Matrix products: default

locale:

[1] LC_COLLATE=French_France.utf8 LC_CTYPE=French_France.utf8 LC_MONETARY=French_France.utf8

[4] LC_NUMERIC=C LC_TIME=French_France.utf8

attached base packages:

[1] stats graphics grDevices utils datasets methods base

other attached packages:

[1] mice_3.15.0 forcats_0.5.2 stringr_1.5.0 dplyr_1.0.10 purrr_1.0.0 readr_2.1.3

[7] tidyr_1.2.1 tibble_3.1.8 ggplot2_3.4.0 tidyverse_1.3.2

loaded via a namespace (and not attached):

[1] TH.data_1.1-1 googledrive_2.0.0 colorspace_2.0-3 deldir_1.0-6

[5] ellipsis_0.3.2 class_7.3-20 rprojroot_2.0.3 htmlTable_2.4.1

[9] base64enc_0.1-3 fs_1.6.0 gld_2.6.6 rstudioapi_0.14

[13] proxy_0.4-27 listenv_0.9.0 furrr_0.3.1 MatrixModels_0.5-1

[17] fansi_1.0.3 mvtnorm_1.1-3 lubridate_1.9.0 xml2_1.3.3

[21] codetools_0.2-18 splines_4.2.2 rootSolve_1.8.2.3 knitr_1.41

[25] Formula_1.2-4 jsonlite_1.8.4 broom_1.0.2 cluster_2.1.4

[29] dbplyr_2.3.0 png_0.1-8 compiler_4.2.2 httr_1.4.4

[33] backports_1.4.1 assertthat_0.2.1 Matrix_1.5-3 fastmap_1.1.0

[37] gargle_1.2.1 cli_3.5.0 htmltools_0.5.4 quantreg_5.94

[41] tools_4.2.2 gtable_0.3.1 glue_1.6.2 lmom_2.9

[45] Rcpp_1.0.9 cellranger_1.1.0 vctrs_0.5.1 nlme_3.1-160

[49] xfun_0.36 globals_0.16.2 rvest_1.0.3 timechange_0.2.0

[53] lifecycle_1.0.3 googlesheets4_1.0.1 polspline_1.1.22 future_1.30.0

[57] zoo_1.8-11 MASS_7.3-58.1 scales_1.2.1 hms_1.1.2

[61] sandwich_3.0-2 parallel_4.2.2 expm_0.999-7 SparseM_1.81

[65] RColorBrewer_1.1-3 yaml_2.3.7 Exact_3.2 gridExtra_2.3

[69] rms_6.4-1 rpart_4.1.19 latticeExtra_0.6-30 stringi_1.7.8

[73] e1071_1.7-12 checkmate_2.1.0 boot_1.3-28 rlang_1.0.6

[77] pkgconfig_2.0.3 evaluate_0.20 lattice_0.20-45 htmlwidgets_1.6.1

[81] tidyselect_1.2.0 here_1.0.1 parallelly_1.34.0 magrittr_2.0.3

[85] R6_2.5.1 DescTools_0.99.47 generics_0.1.3 Hmisc_4.7-2

[89] multcomp_1.4-20 DBI_1.1.3 pillar_1.8.1 haven_2.5.1

[93] foreign_0.8-83 withr_2.5.0 survival_3.4-0 nnet_7.3-18

[97] modelr_0.1.10 crayon_1.5.2 interp_1.1-3 utf8_1.2.2

[101] tzdb_0.3.0 rmarkdown_2.20 jpeg_0.1-10 grid_4.2.2

[105] readxl_1.4.1 data.table_1.14.6 reprex_2.0.2 digest_0.6.31

[109] munsell_0.5.0

Thank you! Charles

— Reply to this email directly, view it on GitHub https://github.com/amices/mice/issues/533, or unsubscribe https://github.com/notifications/unsubscribe-auth/ABT2AKCIKA5BBNEZMZTQTQTWT6MRFANCNFSM6AAAAAAUE2QBS4 . You are receiving this because you are subscribed to this thread.Message ID: @.***>

cdolladille commented 1 year ago

Thank you for your reply, In my setting, I have 3 different computers/servers with different number of cores and I may have to run the same script on either of these. I appreciated the flexibility of not providing the number of cores, so that I could just pass my script along to any of these units.

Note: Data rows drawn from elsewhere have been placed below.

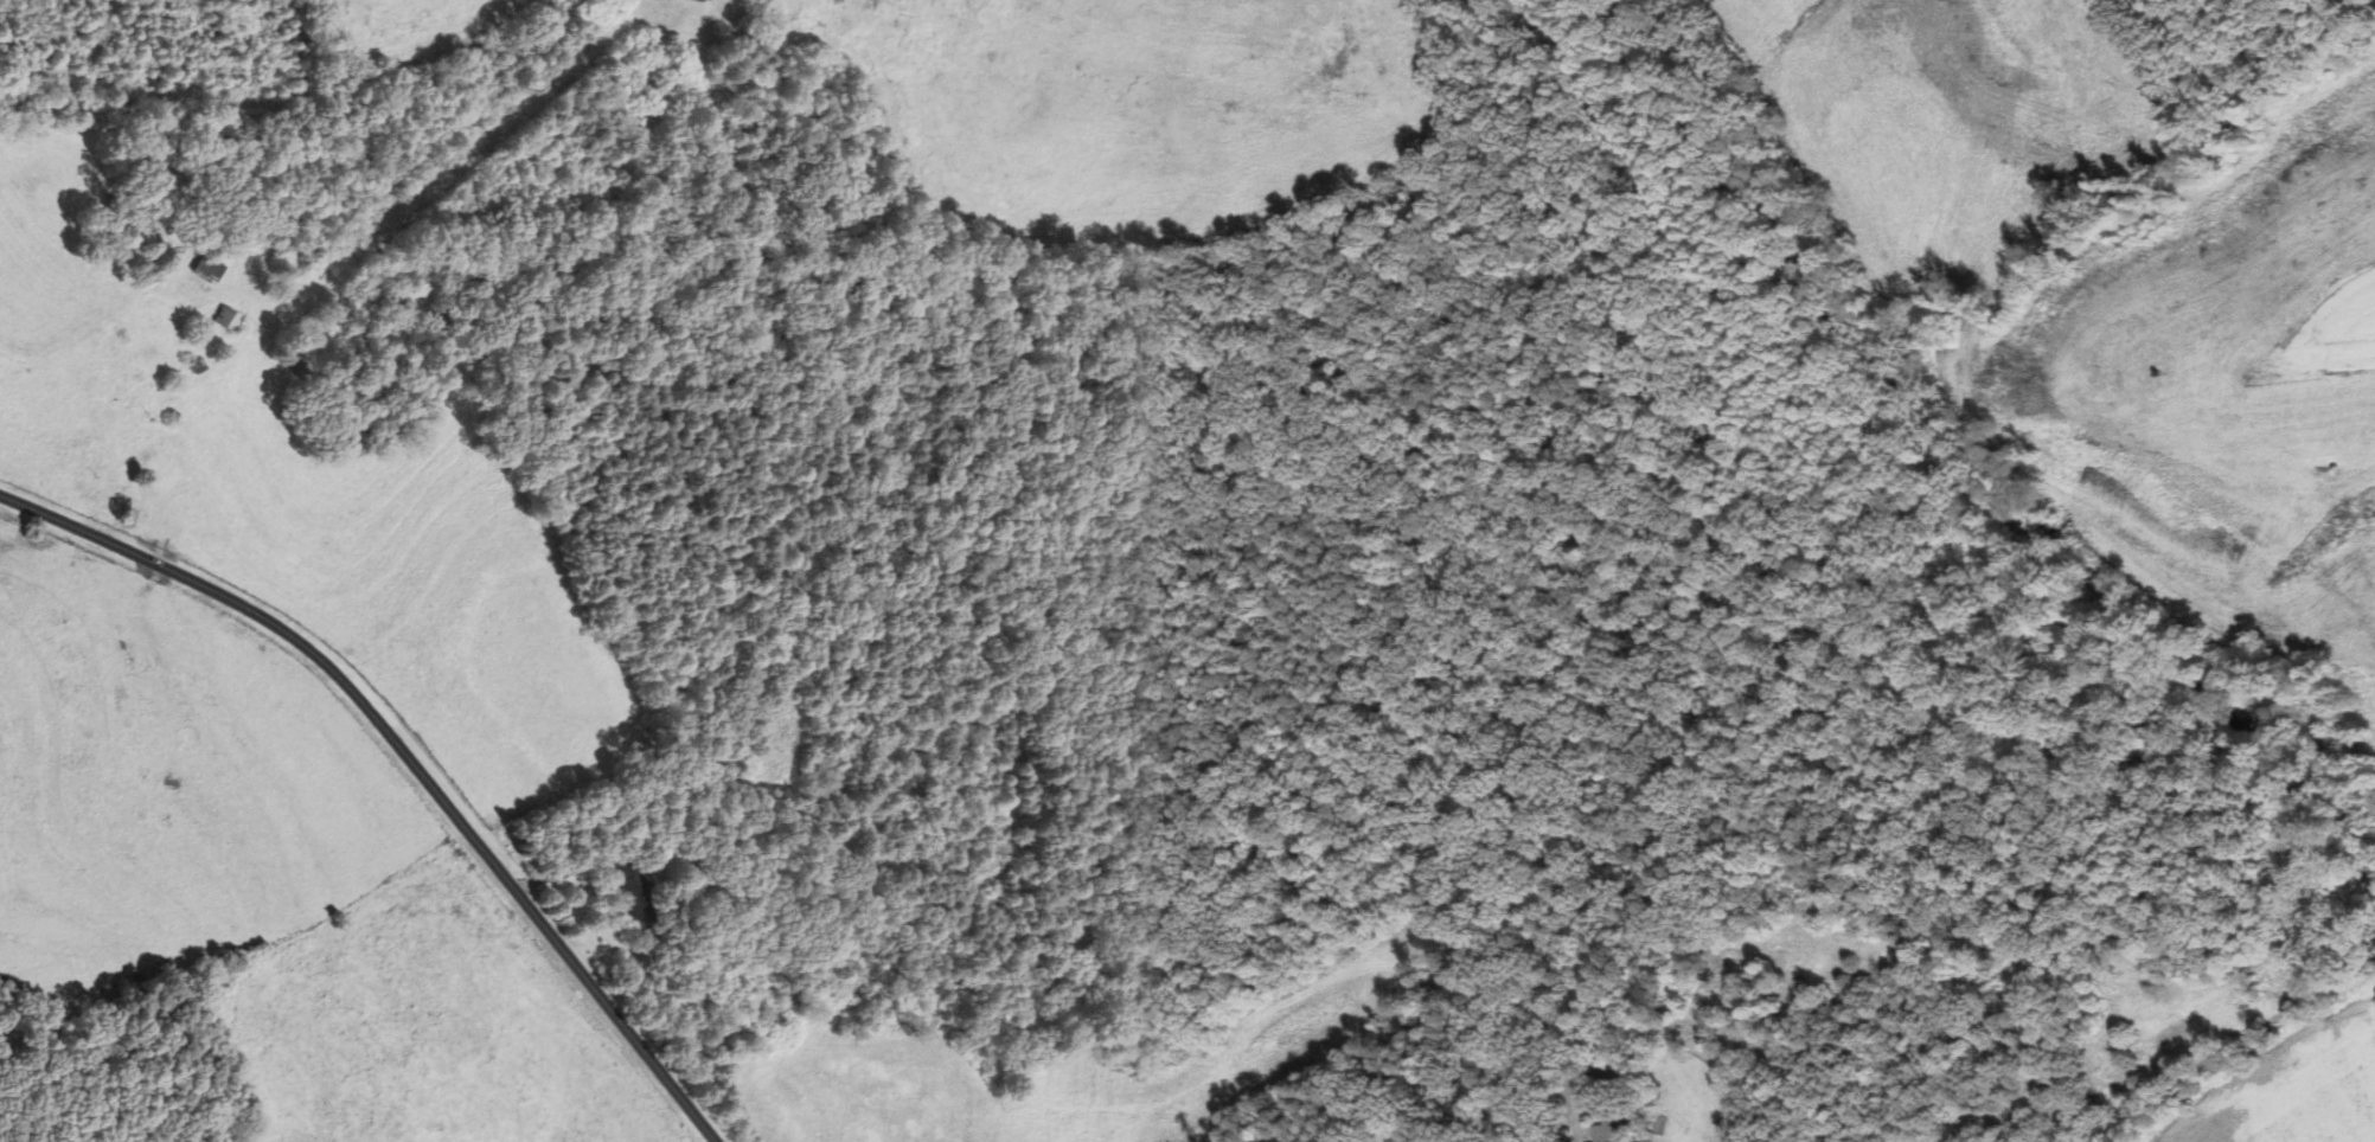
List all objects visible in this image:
building: (207, 268)
building: (228, 319)
road: (406, 757)
building: (693, 879)
building: (636, 894)

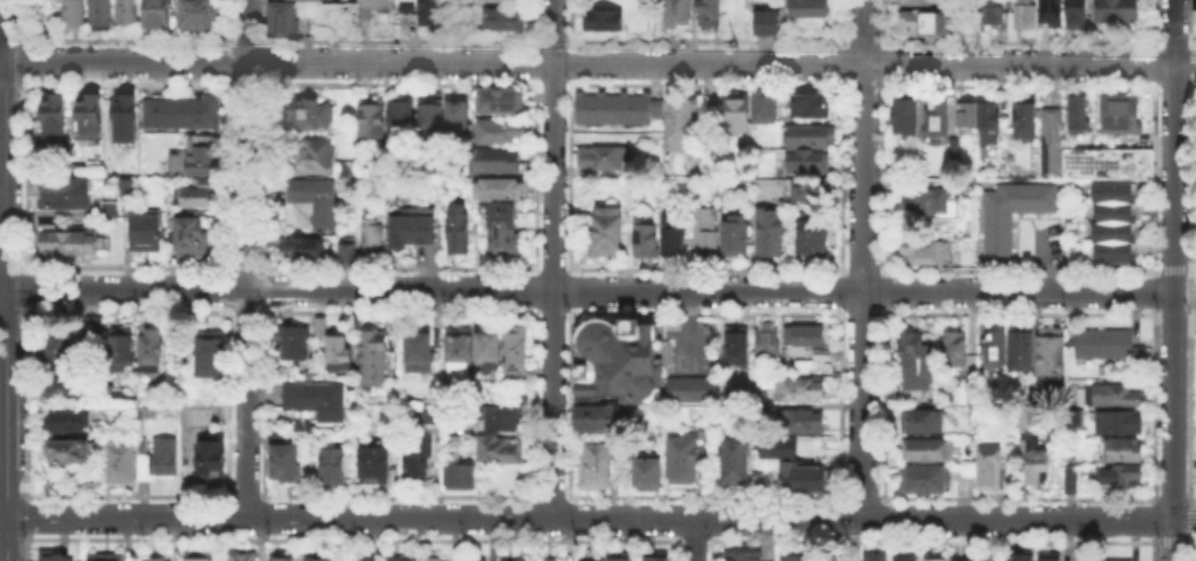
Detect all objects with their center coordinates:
building: (506, 0)
building: (918, 2)
building: (404, 5)
building: (370, 7)
building: (810, 11)
building: (128, 12)
building: (993, 12)
building: (1053, 12)
building: (1118, 12)
building: (73, 13)
building: (438, 13)
building: (679, 13)
building: (710, 13)
building: (103, 14)
building: (159, 14)
building: (200, 15)
building: (1025, 15)
building: (1078, 15)
building: (279, 17)
building: (506, 21)
building: (604, 22)
building: (1194, 22)
road: (24, 23)
building: (769, 24)
building: (919, 24)
road: (1189, 24)
road: (1156, 25)
road: (245, 38)
road: (125, 39)
road: (397, 39)
road: (550, 39)
road: (1190, 39)
road: (703, 40)
road: (861, 40)
road: (1172, 41)
road: (8, 42)
road: (1018, 42)
road: (24, 61)
road: (2, 63)
road: (600, 64)
road: (1193, 64)
road: (1155, 66)
road: (125, 81)
road: (247, 81)
road: (862, 81)
road: (398, 82)
road: (550, 82)
road: (704, 82)
road: (7, 83)
road: (1018, 83)
road: (1190, 84)
road: (1171, 85)
building: (501, 101)
building: (765, 108)
building: (810, 108)
building: (179, 109)
building: (613, 112)
building: (51, 114)
building: (737, 114)
building: (310, 115)
building: (88, 116)
building: (965, 116)
building: (988, 116)
building: (1122, 116)
building: (123, 117)
building: (1079, 117)
building: (906, 118)
building: (372, 119)
building: (938, 120)
building: (459, 121)
building: (1024, 121)
building: (418, 122)
building: (680, 123)
building: (503, 132)
building: (805, 134)
building: (1053, 138)
road: (5, 145)
building: (955, 151)
building: (308, 154)
building: (203, 158)
building: (605, 158)
building: (803, 160)
building: (497, 161)
building: (1110, 165)
park: (1193, 171)
road: (24, 174)
road: (1153, 178)
building: (500, 190)
building: (62, 191)
building: (202, 193)
building: (807, 197)
building: (318, 203)
building: (932, 205)
building: (108, 208)
building: (1012, 218)
building: (408, 226)
building: (1115, 226)
building: (455, 231)
building: (503, 231)
building: (608, 231)
building: (148, 235)
building: (706, 235)
building: (772, 235)
building: (811, 235)
building: (369, 236)
building: (738, 236)
building: (675, 237)
building: (648, 239)
building: (193, 240)
building: (70, 245)
building: (296, 246)
building: (344, 251)
building: (923, 254)
road: (247, 258)
road: (552, 258)
road: (863, 258)
road: (126, 265)
road: (247, 265)
road: (400, 265)
road: (552, 265)
road: (1187, 266)
road: (706, 267)
road: (863, 267)
road: (1019, 267)
road: (1173, 267)
road: (9, 269)
road: (1173, 280)
road: (24, 287)
road: (1153, 291)
road: (1188, 291)
road: (586, 293)
road: (125, 311)
road: (248, 311)
road: (7, 312)
road: (400, 312)
road: (706, 312)
road: (863, 312)
road: (1019, 312)
road: (552, 313)
road: (1173, 313)
road: (1187, 313)
road: (1184, 317)
building: (94, 324)
building: (317, 326)
building: (806, 338)
building: (295, 343)
building: (769, 344)
building: (1110, 346)
building: (462, 348)
building: (123, 349)
building: (489, 349)
building: (993, 349)
building: (737, 350)
building: (59, 351)
building: (338, 351)
building: (957, 351)
building: (151, 352)
building: (419, 352)
building: (515, 352)
building: (1022, 353)
building: (1052, 353)
building: (212, 355)
building: (375, 359)
building: (617, 359)
building: (916, 363)
building: (685, 388)
building: (68, 390)
building: (801, 392)
building: (970, 393)
building: (1115, 397)
road: (25, 402)
building: (316, 403)
road: (1153, 405)
building: (759, 407)
road: (6, 409)
building: (504, 419)
building: (605, 420)
building: (70, 422)
building: (803, 423)
building: (923, 424)
building: (1120, 425)
building: (771, 450)
building: (70, 452)
building: (503, 452)
building: (925, 452)
building: (1119, 452)
building: (212, 459)
building: (1031, 459)
building: (141, 461)
building: (682, 461)
building: (418, 463)
building: (735, 464)
building: (286, 465)
building: (598, 466)
building: (375, 467)
building: (335, 468)
building: (649, 473)
building: (991, 473)
building: (459, 479)
building: (804, 479)
building: (1118, 479)
building: (924, 480)
building: (1071, 481)
road: (126, 493)
road: (246, 493)
road: (399, 494)
road: (552, 494)
road: (705, 495)
road: (862, 496)
road: (1018, 496)
road: (1171, 496)
road: (1190, 497)
road: (9, 499)
road: (600, 516)
road: (30, 518)
road: (1152, 518)
road: (1190, 520)
road: (3, 526)
road: (491, 538)
road: (352, 539)
road: (694, 539)
road: (694, 539)
road: (931, 539)
road: (1191, 539)
road: (1172, 540)
road: (6, 543)
road: (10, 543)
road: (29, 547)
road: (1152, 547)
road: (1191, 549)
building: (109, 557)
building: (200, 557)
building: (321, 557)
building: (744, 557)
building: (986, 557)
building: (244, 558)
building: (278, 558)
building: (431, 558)
building: (877, 558)
building: (907, 558)
building: (57, 559)
building: (153, 559)
building: (511, 559)
building: (621, 559)
building: (658, 559)
building: (795, 559)
building: (936, 559)
building: (959, 559)
building: (1021, 559)
building: (1106, 559)
building: (371, 560)
building: (403, 560)
building: (1051, 560)

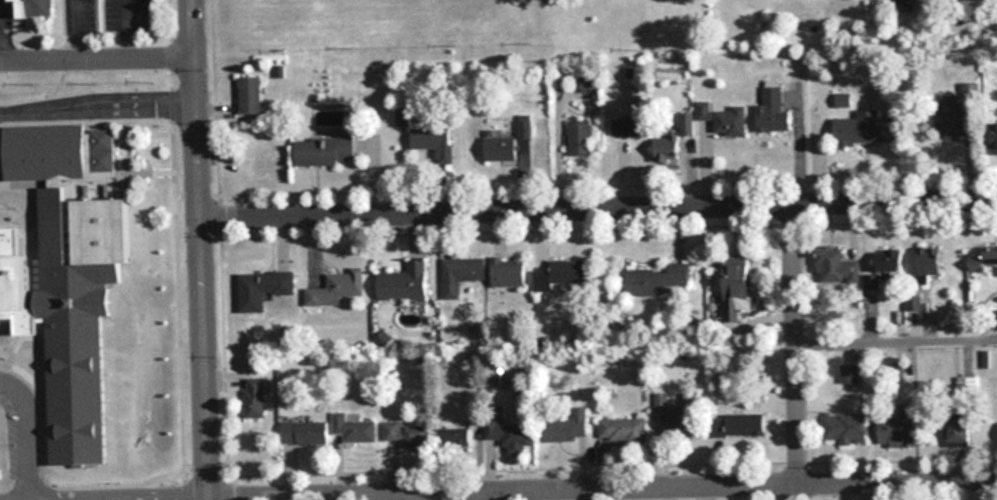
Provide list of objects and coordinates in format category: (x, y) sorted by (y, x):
building: (36, 8)
road: (74, 30)
road: (126, 30)
road: (97, 60)
building: (584, 81)
building: (251, 95)
building: (843, 101)
road: (98, 106)
building: (955, 110)
building: (773, 112)
building: (723, 118)
building: (686, 123)
building: (627, 126)
building: (863, 128)
building: (579, 137)
building: (994, 140)
building: (433, 141)
building: (667, 147)
building: (501, 148)
building: (324, 151)
building: (262, 168)
road: (599, 210)
road: (202, 250)
building: (889, 261)
building: (984, 261)
building: (930, 262)
building: (836, 267)
building: (74, 270)
building: (508, 271)
building: (461, 274)
building: (560, 274)
building: (660, 280)
building: (404, 281)
building: (337, 288)
building: (736, 288)
building: (262, 289)
road: (896, 330)
road: (796, 353)
building: (254, 399)
building: (678, 419)
building: (742, 426)
building: (567, 427)
building: (353, 428)
building: (843, 428)
building: (898, 428)
building: (623, 430)
building: (304, 433)
road: (25, 434)
building: (409, 434)
building: (959, 434)
building: (511, 435)
building: (457, 437)
road: (605, 488)
road: (173, 498)

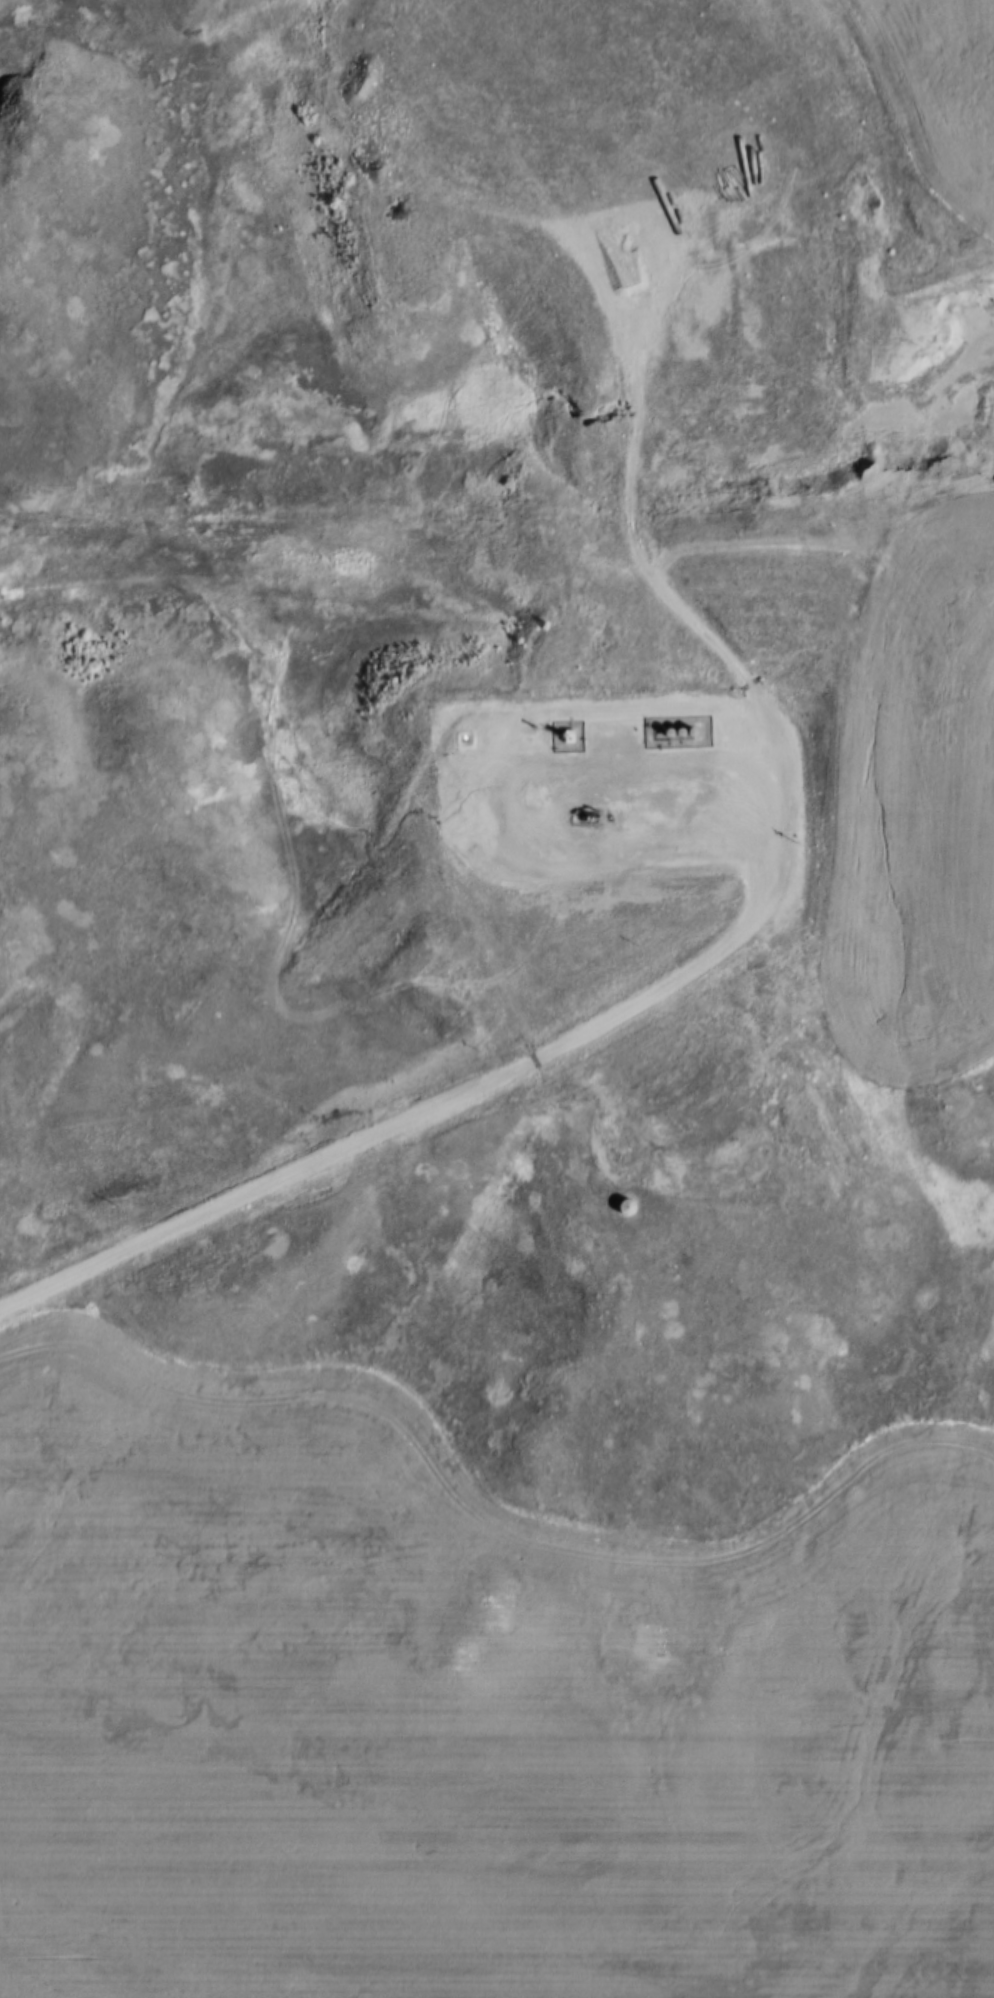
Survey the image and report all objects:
quarry: (774, 370)
building: (633, 732)
building: (561, 734)
road: (487, 810)
petroleum well: (586, 814)
road: (702, 962)
building: (632, 1209)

I acknowledge this might not be a frequent use case.

thomvolker commented 1 year ago

I agree with @gerkovink, but I also think that we can easily tackle the issue by always falling back to the highest number of cores that makes sense given the number of imputed datasets, and informing the user that we did this by printing a message. In this way, I think we can accommodate flexibility and security for the user.

stefvanbuuren commented 1 year ago

@thomvolker Thanks. Closing because this is solved by #550.